Collection items
......
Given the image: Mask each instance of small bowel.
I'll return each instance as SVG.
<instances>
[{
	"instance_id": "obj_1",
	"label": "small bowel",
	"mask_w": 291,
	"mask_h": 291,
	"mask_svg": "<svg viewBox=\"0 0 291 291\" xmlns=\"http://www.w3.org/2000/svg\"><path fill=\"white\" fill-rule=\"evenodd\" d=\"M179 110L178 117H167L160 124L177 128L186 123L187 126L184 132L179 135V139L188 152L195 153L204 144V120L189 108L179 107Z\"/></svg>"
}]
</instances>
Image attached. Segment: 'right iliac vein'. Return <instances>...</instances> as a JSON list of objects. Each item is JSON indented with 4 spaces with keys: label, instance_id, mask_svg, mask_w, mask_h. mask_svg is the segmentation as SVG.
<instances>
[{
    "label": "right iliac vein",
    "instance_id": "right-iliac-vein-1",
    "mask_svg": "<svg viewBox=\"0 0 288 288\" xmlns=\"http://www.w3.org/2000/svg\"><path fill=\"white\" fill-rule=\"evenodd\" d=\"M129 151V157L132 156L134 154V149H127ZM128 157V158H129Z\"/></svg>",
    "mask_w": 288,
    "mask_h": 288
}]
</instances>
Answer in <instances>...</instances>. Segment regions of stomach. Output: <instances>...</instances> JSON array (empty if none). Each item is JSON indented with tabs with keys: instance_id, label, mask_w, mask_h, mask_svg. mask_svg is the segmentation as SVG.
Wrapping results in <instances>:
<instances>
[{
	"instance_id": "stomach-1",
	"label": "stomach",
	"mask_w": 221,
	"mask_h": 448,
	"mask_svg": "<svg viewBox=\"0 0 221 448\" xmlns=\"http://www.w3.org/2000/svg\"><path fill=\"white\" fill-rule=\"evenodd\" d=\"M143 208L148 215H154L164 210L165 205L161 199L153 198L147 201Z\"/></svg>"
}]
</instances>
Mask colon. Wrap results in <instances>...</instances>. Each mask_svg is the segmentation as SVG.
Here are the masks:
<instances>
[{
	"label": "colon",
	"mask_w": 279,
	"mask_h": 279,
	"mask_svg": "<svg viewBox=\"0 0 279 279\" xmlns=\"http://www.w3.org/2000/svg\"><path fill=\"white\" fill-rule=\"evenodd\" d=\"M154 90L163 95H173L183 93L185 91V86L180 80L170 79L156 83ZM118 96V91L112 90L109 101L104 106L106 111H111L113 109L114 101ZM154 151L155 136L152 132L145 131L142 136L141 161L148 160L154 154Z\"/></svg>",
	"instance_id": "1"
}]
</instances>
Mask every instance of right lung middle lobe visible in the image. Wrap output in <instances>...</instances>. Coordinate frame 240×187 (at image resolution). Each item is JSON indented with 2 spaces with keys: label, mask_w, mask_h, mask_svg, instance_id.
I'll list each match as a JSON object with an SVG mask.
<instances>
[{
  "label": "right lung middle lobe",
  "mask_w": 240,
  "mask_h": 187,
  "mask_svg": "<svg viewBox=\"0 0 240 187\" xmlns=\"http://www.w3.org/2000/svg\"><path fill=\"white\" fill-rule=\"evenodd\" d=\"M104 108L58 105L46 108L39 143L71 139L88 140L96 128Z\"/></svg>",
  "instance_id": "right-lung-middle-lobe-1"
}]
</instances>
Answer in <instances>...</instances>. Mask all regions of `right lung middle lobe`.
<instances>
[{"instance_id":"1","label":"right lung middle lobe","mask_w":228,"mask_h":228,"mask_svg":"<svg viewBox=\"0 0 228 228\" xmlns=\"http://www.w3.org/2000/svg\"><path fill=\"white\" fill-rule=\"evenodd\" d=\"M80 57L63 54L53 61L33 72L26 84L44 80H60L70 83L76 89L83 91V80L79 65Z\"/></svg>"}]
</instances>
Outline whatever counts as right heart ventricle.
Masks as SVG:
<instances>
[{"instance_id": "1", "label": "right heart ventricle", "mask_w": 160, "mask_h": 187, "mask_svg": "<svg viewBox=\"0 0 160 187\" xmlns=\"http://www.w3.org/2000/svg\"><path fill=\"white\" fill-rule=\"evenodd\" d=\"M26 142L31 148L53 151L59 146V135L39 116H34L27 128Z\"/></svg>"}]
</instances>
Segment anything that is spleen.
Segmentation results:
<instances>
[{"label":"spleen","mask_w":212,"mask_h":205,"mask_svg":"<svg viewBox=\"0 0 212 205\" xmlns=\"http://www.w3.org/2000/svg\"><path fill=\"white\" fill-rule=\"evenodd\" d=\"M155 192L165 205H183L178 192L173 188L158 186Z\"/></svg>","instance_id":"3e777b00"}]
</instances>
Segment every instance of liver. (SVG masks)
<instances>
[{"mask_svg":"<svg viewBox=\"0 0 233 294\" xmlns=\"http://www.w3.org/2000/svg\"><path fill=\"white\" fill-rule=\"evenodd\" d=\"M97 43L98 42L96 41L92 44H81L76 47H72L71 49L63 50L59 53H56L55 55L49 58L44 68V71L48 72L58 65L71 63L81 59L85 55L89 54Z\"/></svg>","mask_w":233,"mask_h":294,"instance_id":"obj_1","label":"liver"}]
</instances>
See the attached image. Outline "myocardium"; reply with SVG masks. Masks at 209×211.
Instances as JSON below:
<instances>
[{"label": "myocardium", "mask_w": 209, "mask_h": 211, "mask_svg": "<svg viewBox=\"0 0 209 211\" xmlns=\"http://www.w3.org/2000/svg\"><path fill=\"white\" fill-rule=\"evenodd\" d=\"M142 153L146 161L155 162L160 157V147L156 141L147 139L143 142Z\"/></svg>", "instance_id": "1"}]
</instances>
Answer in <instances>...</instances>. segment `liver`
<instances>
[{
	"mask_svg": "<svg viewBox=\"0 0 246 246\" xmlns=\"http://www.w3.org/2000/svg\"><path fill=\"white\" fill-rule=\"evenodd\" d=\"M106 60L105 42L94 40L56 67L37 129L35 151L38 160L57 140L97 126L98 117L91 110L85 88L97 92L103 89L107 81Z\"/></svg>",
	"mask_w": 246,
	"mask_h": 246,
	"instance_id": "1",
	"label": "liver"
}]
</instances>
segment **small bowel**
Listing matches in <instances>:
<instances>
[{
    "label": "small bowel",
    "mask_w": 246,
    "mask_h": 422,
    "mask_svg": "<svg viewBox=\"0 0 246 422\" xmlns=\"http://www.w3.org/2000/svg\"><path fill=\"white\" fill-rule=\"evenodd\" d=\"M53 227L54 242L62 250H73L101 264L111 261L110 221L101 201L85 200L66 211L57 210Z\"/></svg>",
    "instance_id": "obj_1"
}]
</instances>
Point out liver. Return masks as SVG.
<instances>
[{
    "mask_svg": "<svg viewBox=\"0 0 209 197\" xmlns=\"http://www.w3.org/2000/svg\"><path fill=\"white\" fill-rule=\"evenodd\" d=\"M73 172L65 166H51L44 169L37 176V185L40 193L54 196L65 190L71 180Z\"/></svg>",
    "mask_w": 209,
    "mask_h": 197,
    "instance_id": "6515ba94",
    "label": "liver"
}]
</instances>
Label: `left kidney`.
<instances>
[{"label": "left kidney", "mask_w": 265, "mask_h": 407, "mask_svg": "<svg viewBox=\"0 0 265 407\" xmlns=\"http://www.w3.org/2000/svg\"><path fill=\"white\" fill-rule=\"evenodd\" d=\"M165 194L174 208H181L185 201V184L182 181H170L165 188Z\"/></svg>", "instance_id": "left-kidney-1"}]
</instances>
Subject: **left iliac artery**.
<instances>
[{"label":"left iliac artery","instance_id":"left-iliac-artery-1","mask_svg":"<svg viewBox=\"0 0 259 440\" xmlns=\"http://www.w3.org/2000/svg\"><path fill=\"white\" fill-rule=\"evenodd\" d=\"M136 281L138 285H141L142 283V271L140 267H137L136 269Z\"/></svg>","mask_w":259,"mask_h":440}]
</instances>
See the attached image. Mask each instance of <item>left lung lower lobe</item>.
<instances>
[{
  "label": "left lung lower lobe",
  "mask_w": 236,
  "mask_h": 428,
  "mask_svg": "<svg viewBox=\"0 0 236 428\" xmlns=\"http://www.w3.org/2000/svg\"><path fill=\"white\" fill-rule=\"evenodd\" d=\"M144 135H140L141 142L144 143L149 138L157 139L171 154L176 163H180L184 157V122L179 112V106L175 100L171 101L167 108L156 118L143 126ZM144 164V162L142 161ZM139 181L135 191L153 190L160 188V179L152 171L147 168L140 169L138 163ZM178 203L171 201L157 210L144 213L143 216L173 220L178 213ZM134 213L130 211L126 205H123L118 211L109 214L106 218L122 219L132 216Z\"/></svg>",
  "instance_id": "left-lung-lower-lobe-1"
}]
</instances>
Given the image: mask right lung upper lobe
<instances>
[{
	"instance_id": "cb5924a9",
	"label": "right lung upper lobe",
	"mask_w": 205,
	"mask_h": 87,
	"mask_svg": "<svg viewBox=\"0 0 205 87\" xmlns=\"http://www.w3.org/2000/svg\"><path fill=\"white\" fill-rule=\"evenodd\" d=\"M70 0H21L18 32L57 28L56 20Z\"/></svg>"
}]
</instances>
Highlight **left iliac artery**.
......
● Task details
Reproduce word for word the stretch of the items from the line containing "Subject: **left iliac artery**." through the last line of the items.

● Answer to this exercise
Subject: **left iliac artery**.
<instances>
[{"label":"left iliac artery","instance_id":"left-iliac-artery-1","mask_svg":"<svg viewBox=\"0 0 259 440\" xmlns=\"http://www.w3.org/2000/svg\"><path fill=\"white\" fill-rule=\"evenodd\" d=\"M136 281L138 285H141L142 283V271L140 267H137L136 269Z\"/></svg>","mask_w":259,"mask_h":440}]
</instances>
See the attached image. Mask each instance of <item>left lung lower lobe</item>.
<instances>
[{
  "label": "left lung lower lobe",
  "mask_w": 236,
  "mask_h": 428,
  "mask_svg": "<svg viewBox=\"0 0 236 428\" xmlns=\"http://www.w3.org/2000/svg\"><path fill=\"white\" fill-rule=\"evenodd\" d=\"M144 135H140L141 142L144 143L149 138L157 139L171 154L176 163H180L184 157V122L179 112V106L175 100L171 101L167 108L156 118L143 126ZM144 164V162L142 161ZM139 181L135 191L153 190L160 188V179L152 171L147 168L140 169L138 163ZM178 203L171 201L157 210L144 213L143 216L173 220L178 213ZM134 213L130 211L126 205H123L118 211L109 214L106 218L122 219L132 216Z\"/></svg>",
  "instance_id": "left-lung-lower-lobe-1"
}]
</instances>
Given the image: mask right lung upper lobe
<instances>
[{
	"instance_id": "cb5924a9",
	"label": "right lung upper lobe",
	"mask_w": 205,
	"mask_h": 87,
	"mask_svg": "<svg viewBox=\"0 0 205 87\" xmlns=\"http://www.w3.org/2000/svg\"><path fill=\"white\" fill-rule=\"evenodd\" d=\"M70 0H21L18 32L57 28L56 20Z\"/></svg>"
}]
</instances>
Highlight **left iliac artery**.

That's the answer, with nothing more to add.